[start of Entries]

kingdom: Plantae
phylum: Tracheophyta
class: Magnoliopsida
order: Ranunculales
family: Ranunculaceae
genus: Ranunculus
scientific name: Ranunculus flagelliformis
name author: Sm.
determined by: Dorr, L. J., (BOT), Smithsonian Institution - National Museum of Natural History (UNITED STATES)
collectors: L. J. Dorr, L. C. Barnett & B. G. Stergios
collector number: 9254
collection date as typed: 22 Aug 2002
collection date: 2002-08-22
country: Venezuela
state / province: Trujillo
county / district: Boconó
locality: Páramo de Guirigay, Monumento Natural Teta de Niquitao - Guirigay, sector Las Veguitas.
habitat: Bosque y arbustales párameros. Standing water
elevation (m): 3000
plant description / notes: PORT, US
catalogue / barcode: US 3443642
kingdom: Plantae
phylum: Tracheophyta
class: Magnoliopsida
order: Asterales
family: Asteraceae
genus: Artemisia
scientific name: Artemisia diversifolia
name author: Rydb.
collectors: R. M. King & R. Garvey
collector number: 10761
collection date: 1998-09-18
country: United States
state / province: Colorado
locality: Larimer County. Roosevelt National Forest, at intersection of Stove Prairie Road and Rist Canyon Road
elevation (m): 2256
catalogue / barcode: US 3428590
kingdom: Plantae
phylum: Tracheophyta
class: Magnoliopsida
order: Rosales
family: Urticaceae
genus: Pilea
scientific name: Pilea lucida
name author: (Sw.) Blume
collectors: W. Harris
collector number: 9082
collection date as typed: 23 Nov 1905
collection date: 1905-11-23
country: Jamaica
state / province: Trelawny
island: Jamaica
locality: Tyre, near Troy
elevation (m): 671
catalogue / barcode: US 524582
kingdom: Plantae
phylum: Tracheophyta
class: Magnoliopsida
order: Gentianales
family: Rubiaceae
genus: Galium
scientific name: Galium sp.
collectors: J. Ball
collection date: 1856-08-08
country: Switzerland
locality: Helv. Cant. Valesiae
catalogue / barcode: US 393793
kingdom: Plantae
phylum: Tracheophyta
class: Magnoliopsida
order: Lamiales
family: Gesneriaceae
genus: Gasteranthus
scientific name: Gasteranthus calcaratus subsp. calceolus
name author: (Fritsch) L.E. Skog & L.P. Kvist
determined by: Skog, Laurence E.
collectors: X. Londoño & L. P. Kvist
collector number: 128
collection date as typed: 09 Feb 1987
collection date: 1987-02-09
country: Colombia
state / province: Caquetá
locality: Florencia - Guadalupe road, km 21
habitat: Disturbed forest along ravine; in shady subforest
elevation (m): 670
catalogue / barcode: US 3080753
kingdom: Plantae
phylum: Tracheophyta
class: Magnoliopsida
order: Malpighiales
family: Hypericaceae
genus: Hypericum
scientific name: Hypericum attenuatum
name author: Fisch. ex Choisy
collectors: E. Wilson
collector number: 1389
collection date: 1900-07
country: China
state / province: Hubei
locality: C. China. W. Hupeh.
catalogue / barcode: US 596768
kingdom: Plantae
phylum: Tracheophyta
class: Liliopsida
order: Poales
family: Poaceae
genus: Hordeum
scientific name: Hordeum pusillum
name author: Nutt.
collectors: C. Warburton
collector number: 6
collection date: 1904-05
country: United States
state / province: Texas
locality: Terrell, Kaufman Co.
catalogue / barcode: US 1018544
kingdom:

[end of Entries]

* _Aim of the task_
Count the lines in the rows above that contain the word "country", matching case exactly. Reply with the number alone.

* _Solution for this exercise_
7